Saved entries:

= Beginning of Section =

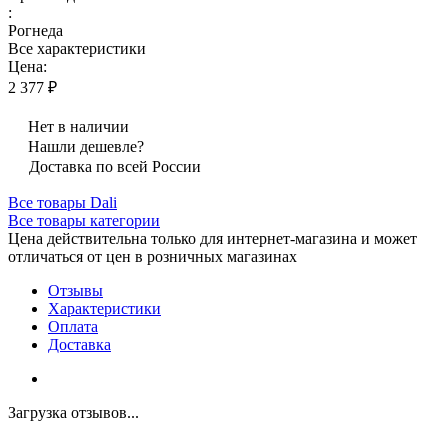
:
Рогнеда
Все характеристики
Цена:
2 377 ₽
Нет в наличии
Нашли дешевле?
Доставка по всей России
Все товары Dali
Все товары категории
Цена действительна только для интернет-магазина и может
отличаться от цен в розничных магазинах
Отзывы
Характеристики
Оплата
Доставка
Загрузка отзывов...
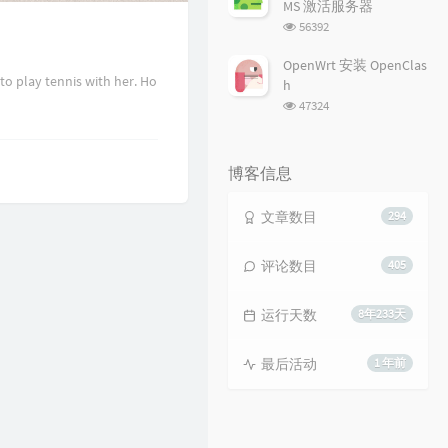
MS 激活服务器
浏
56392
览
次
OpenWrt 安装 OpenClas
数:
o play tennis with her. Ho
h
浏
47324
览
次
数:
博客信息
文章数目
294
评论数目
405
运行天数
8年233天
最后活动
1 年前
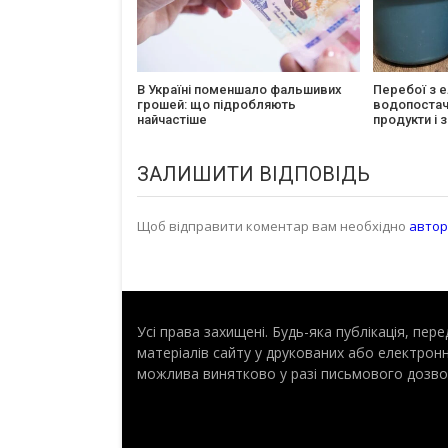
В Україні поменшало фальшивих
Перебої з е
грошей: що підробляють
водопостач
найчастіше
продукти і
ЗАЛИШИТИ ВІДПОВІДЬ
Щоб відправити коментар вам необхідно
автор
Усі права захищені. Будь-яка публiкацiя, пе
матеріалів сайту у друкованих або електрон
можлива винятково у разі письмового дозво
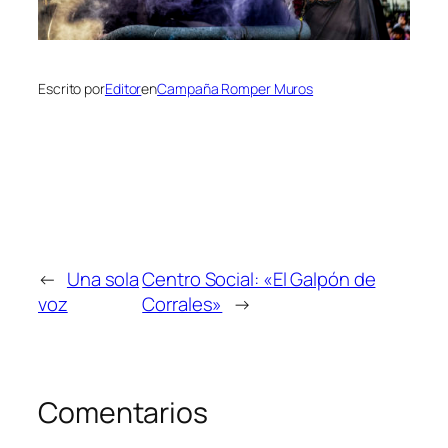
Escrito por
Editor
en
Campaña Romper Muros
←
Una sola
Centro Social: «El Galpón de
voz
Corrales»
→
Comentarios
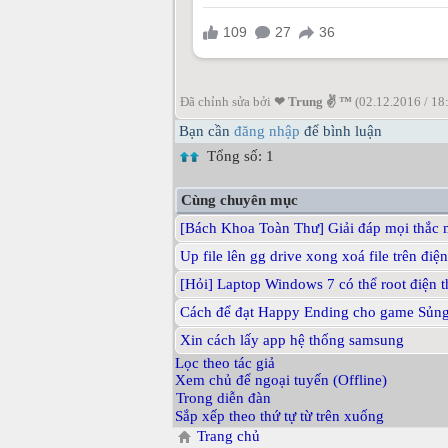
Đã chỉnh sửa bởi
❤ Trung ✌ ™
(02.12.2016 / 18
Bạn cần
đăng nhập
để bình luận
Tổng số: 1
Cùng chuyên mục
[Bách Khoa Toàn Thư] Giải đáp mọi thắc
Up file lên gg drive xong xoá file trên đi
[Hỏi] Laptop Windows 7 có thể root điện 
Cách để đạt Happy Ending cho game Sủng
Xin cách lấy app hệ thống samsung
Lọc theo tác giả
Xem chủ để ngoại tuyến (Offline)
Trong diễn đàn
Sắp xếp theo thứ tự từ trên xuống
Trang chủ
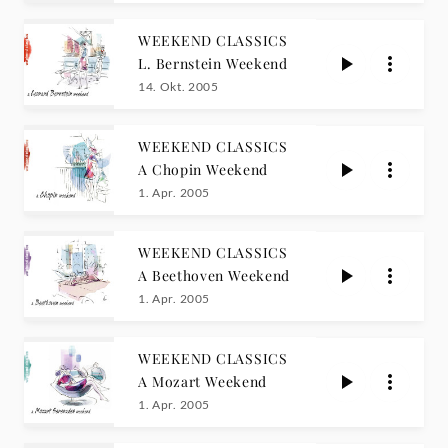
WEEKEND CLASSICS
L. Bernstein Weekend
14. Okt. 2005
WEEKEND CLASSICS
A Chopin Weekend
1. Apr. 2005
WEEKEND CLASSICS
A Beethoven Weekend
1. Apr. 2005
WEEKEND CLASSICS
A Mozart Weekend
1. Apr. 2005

= End of Section =

- [Assignment]: Write out the records above in full and exactly, with no pictures.

- [Answer to the exercise]:
:
Рогнеда
Все характеристики
Цена:
2 377 ₽
Нет в наличии
Нашли дешевле?
Доставка по всей России
Все товары Dali
Все товары категории
Цена действительна только для интернет-магазина и может
отличаться от цен в розничных магазинах
Отзывы
Характеристики
Оплата
Доставка
Загрузка отзывов...
MS 激活服务器
浏
56392
览
次
OpenWrt 安装 OpenClas
数:
o play tennis with her. Ho
h
浏
47324
览
次
数:
博客信息
文章数目
294
评论数目
405
运行天数
8年233天
最后活动
1 年前
В Україні поменшало фальшивих
Перебої з е
грошей: що підробляють
водопостач
найчастіше
продукти і
ЗАЛИШИТИ ВІДПОВІДЬ
Щоб відправити коментар вам необхідно
автор
Усі права захищені. Будь-яка публiкацiя, пе
матеріалів сайту у друкованих або електрон
можлива винятково у разі письмового дозво
Escrito por
Editor
en
Campaña Romper Muros
←
Una sola
Centro Social: «El Galpón de
voz
Corrales»
→
Comentarios
Đã chỉnh sửa bởi
❤ Trung ✌ ™
(02.12.2016 / 18
Bạn cần
đăng nhập
để bình luận
Tổng số: 1
Cùng chuyên mục
[Bách Khoa Toàn Thư] Giải đáp mọi thắc
Up file lên gg drive xong xoá file trên đi
[Hỏi] Laptop Windows 7 có thể root điện 
Cách để đạt Happy Ending cho game Sủng
Xin cách lấy app hệ thống samsung
Lọc theo tác giả
Xem chủ để ngoại tuyến (Offline)
Trong diễn đàn
Sắp xếp theo thứ tự từ trên xuống
Trang chủ
WEEKEND CLASSICS
L. Bernstein Weekend
14. Okt. 2005
WEEKEND CLASSICS
A Chopin Weekend
1. Apr. 2005
WEEKEND CLASSICS
A Beethoven Weekend
1. Apr. 2005
WEEKEND CLASSICS
A Mozart Weekend
1. Apr. 2005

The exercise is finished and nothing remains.